→ Objective
Please print every line from the entries below without changing a single character.

(begin)

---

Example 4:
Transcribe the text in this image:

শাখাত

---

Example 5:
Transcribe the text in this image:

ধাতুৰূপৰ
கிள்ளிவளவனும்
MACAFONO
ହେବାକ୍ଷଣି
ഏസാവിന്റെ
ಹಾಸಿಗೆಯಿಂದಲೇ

(end)

→ Response to this exercise
---

Example 4:
Transcribe the text in this image:

শাখাত

---

Example 5:
Transcribe the text in this image:

ধাতুৰূপৰ
கிள்ளிவளவனும்
MACAFONO
ହେବାକ୍ଷଣି
ഏസാവിന്റെ
ಹಾಸಿಗೆಯಿಂದಲೇ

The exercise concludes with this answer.